By switching to D3D12_ROOT_PARAMETER_TYPE_CBV
we are able to remove one indirection, the descriptor table lookup. We traded a buffer load for a bit of ALU work. In most cases this would be faster, because waiting on memory is generally slow. Could we do even better? Enter: D3D12_ROOT_PARAMETER_TYPE_32BIT_CONSTANTS
.
D3D12_ROOT_PARAMETER_TYPE_32BIT_CONSTANTS
And again, we change our root signature to use D3D12_ROOT_PARAMETER_TYPE_32BIT_CONSTANTS
. This time we need to use ID3D12GraphicsCommandList::SetGraphicsRoot32BitConstants
to set the constant buffer values. We make the change and hit compile:
s_version UC_VERSION_GFX10 | UC_VERSION_W64_BIT // 000000000000: B0802004
s_inst_prefetch 0x0003 // 000000000004: BFA00003
v_cvt_pkrtz_f16_f32 v0, s2, s3 // 000000000008: D52F0000 00000602
v_cvt_pkrtz_f16_f32 v1, s4, s5 // 000000000010: D52F0001 00000A04
exp mrt0, v0, v0, v1, v1 done compr vm // 000000000018: F8001C0F 00000100
Holy cow, did our shader just turn into 5 lines of assembly? This can’t be it right? Nope, entirely expected behaviour :smile:
What happened is that our constant buffer data is directly loaded into scalar registers s[2:5] before the wave is launched. All that the shader needs to do is read those registers to get the values. That’s it. Doesn’t get much faster than this.
But don’t start switching to D3D12_ROOT_PARAMETER_TYPE_32BIT_CONSTANTS
everywhere. While it can definietly help in some cases, it depends a lot on the use case. Ideally you want to store data in there that is frequently accessed but also doesn’t have a large memory footprint. Root constants take up a considerable amount of data in the root signature (see Root Argument Limits, one DWORD per constant), on top of that the compiler also needs to reserve scalar registers in order to store the data. You could have cases where you are better off using those scalar registers somewhere else. Only way to find out is to profile before making such changes.
Pros and Cons
While the descriptor table results in a memory load, generally it’s the safest option to pick. They allow you to store way more descriptors than inline descriptors or root constants.
Inline descriptors are limited to buffer resources and cannot be used for textures.

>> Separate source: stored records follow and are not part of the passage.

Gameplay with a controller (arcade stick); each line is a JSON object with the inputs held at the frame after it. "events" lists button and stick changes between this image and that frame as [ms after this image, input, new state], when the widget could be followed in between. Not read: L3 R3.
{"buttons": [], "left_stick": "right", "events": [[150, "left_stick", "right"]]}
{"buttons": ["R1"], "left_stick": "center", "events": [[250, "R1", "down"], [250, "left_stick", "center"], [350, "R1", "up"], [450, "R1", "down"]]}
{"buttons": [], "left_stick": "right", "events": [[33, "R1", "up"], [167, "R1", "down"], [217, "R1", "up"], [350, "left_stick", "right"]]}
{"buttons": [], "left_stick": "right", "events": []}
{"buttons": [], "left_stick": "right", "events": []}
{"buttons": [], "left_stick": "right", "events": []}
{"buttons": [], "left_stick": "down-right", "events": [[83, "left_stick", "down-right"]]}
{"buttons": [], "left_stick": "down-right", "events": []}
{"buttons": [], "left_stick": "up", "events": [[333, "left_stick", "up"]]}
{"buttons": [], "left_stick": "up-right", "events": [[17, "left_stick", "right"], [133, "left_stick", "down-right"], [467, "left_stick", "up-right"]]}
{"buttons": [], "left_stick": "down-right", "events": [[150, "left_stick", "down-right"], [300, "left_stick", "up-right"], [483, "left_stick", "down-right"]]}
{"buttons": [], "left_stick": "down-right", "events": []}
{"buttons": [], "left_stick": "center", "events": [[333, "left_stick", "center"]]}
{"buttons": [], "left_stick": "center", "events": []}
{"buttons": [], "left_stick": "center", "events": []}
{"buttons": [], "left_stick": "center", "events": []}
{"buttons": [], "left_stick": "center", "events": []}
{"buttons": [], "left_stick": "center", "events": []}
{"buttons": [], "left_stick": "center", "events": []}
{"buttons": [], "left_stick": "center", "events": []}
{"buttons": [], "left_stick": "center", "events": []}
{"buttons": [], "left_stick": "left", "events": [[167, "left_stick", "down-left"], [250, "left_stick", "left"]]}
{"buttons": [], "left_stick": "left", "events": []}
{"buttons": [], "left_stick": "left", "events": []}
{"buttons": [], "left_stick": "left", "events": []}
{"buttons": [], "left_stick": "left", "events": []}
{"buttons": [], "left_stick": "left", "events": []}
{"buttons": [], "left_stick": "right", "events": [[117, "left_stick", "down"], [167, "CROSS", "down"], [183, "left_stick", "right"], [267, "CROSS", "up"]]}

There is also no bounds checking happening for inline descriptors. The shader is now really responsible for not fetching out of bounds. The bounds checking goes out of the window because most of the descriptor is derived from the source code. You also don’t set a D3D12_CONSTANT_BUFFER_VIEW_DESC but rather the memory address (D3D12_GPU_VIRTUAL_ADDRESS). The constant buffer view has a size member that it could use for bounds checking but the only thing we have set is the memory address for the inline descriptor.
Root constants have the least amount of indirection but also take up scalar registers. Depending on your shader they might actually be useful for other parts of your code. Having scalars spill to vgpr’s is no fun either. The same applies here that no bounds checking is done and an out of bounds read will produce undefined results. Ideally you limit this to a couple of values that are read a lot, loop counts for example.
Also be aware that my example is a very basic shader that doesn’t use a lot of resources. Depending on the shader the compiler might not be able to put constants directly into scalar registers either. They will likely be fetched from memory if the shader is more complex.
As always profile when making these types of changes, that’s the only way to know for sure if things will be faster :smile:
Another interesting thing to mention is that AMD recommends to put parameters that need low latency at the front of your root signature. For large root signatures you might end up spilling to memory. It does this from the bottom upwards, so entries that are defined first are less likely to spill to memory.
The end
I hope this post gave a better understanding on how root parameter types translate to different concepts in assembly.
If you made it to the end, thank you for reading :smile: